First, define two indexes, srcEndIdx pointing to the end of the original string and dstEndIdx pointing to the end of the replaced string

When srcEndIdx encounters no Spaces, place the iterated character in the dstEndIdex position, and move srcEndIdx forward by 1 space, and dstEndIdx forward by 1 space

When srcEndIdx encounters whitespace, move srcEndIdx forward 1 space and dstEndIdx forward 3 Spaces to put 02% in turn into the string

The entire string is iterated until both indexes point to the same location

code

Private static void replaceSpace (char string []) {/ / array is correct judgment the if (string = = null | | string. The length = = 0) {return; } system.out. println(" array total length: "+ string.length); Int space = 0; int charCount = 0; int i = 0; while (string[i] ! = '\0') { charCount++; if (string[i] == ' ') { space++; } i++; Int resStrLen = charCount + space * 2; / / if the number of Spaces to 0 or replacing Spaces after the total length is greater than the length of the array, then don't go the following process if (space = = 0 | | resStrLen > string.
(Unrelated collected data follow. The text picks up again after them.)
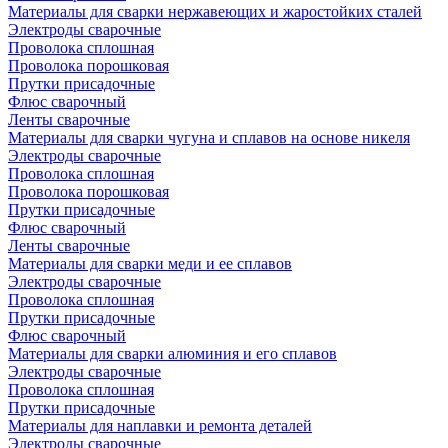
Материалы для сварки нержавеющих и жаростойких сталей
Электроды сварочные
Проволока сплошная
Проволока порошковая
Прутки присадочные
Флюс сварочный
Ленты сварочные
Материалы для сварки чугуна и сплавов на основе никеля
Электроды сварочные
Проволока сплошная
Проволока порошковая
Прутки присадочные
Флюс сварочный
Ленты сварочные
Материалы для сварки меди и ее сплавов
Электроды сварочные
Проволока сплошная
Прутки присадочные
Флюс сварочный
Материалы для сварки алюминия и его сплавов
Электроды сварочные
Проволока сплошная
Прутки присадочные
Материалы для наплавки и ремонта деталей
Электроды сварочные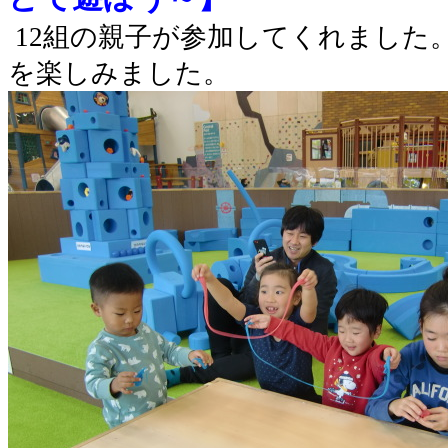
12
組の親子が参加してくれました
を楽しみました。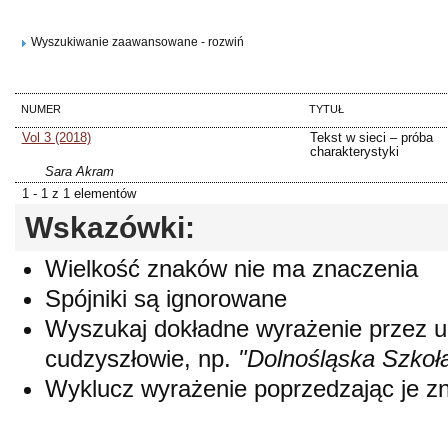
Wyszukiwanie zaawansowane - rozwiń
NUMER
TYTUŁ
Vol 3 (2018)
Tekst w sieci – próba
charakterystyki
Sara Akram
1 - 1 z 1 elementów
Wskazówki:
Wielkość znaków nie ma znaczenia
Spójniki są ignorowane
Wyszukaj dokładne wyrażenie przez 
cudzyszłowie, np.
"Dolnośląska Szkoł
Wyklucz wyrażenie poprzedzając je 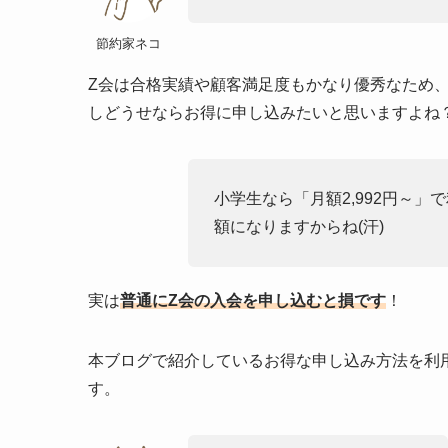
節約家ネコ
Z会は合格実績や顧客満足度もかなり優秀なため
しどうせならお得に申し込みたいと思いますよね
小学生なら「月額2,992円～
額になりますからね(汗)
実は
普通にZ会の入会を申し込むと損です
！
本ブログで紹介しているお得な申し込み方法を利
す。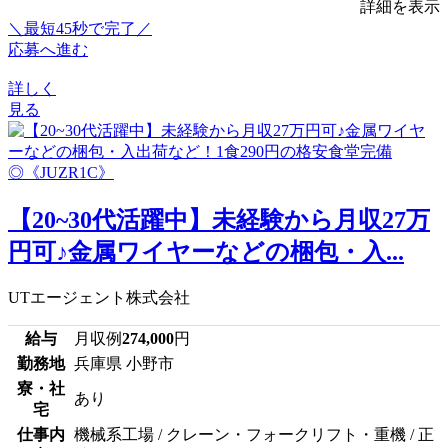
詳細を表示
＼最短45秒で完了／
応募へ進む
詳しく
見る
【20~30代活躍中】未経験から月収27万
円可♪金属ワイヤーなどの梱包・入...
UTエージェント株式会社
給与
月収例
274,000
円
勤務地
兵庫県 小野市
寮・社
あり
宅
仕事内
機械系工場 / クレーン・フォークリフト・重機 / 正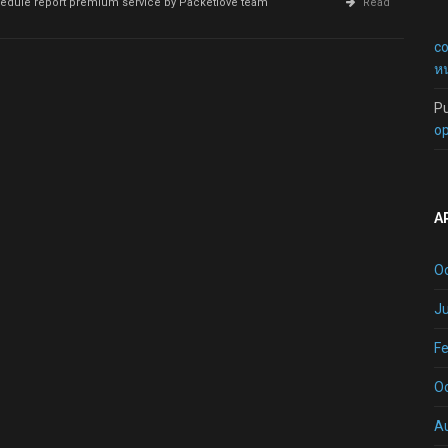
edule report premium service by Packetlove team
Read
c
หน
P
op
A
O
Ju
Fe
O
A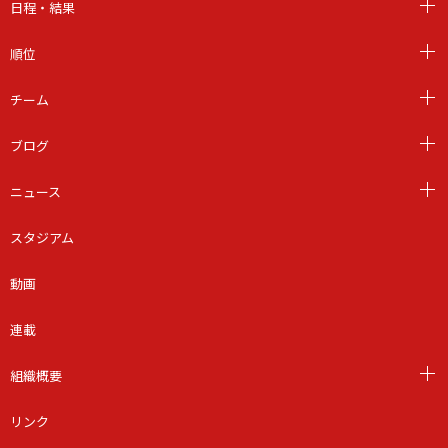
日程・結果
順位
チーム
ブログ
ニュース
スタジアム
動画
連載
組織概要
リンク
The length) {return; System.out.println(" length before replacing Spaces: "+ charCount); System.out.println(" replace space with length: "+ resStrLen); Int srcEndIdx = charcount-1; Int dstEndIdx = resstrlen-1; int dstEndIdx = resstrlen-1; // When two indexes are equal, While (dstEndIdx > srcEndIdx && srcEndIdx >= 0) {// If (string[srcEndIdx]! = ' ') { System.out.print(string[srcEndIdx] + " "); string[dstEndIdx--] = string[srcEndIdx]; } else {// If it is a space, write the corresponding %20 three characters string[dstEndIdx--] = '0'; string[dstEndIdx--] = '2'; string[dstEndIdx--] = '%'; } srcEndIdx--; } System.out.println(); // Replace the character array system.out.println (string); }Copy the code

conclusion

To learn to develop their own thinking ability, do not stick to one case, to learn to think from many aspects and perspectives. This article gives us a clearer idea of strings. When we encounter problems, we must learn to divergent their thinking, do not hit the south wall do not look back, the order is not good, we can reverse order, there is always a better way to solve the problem!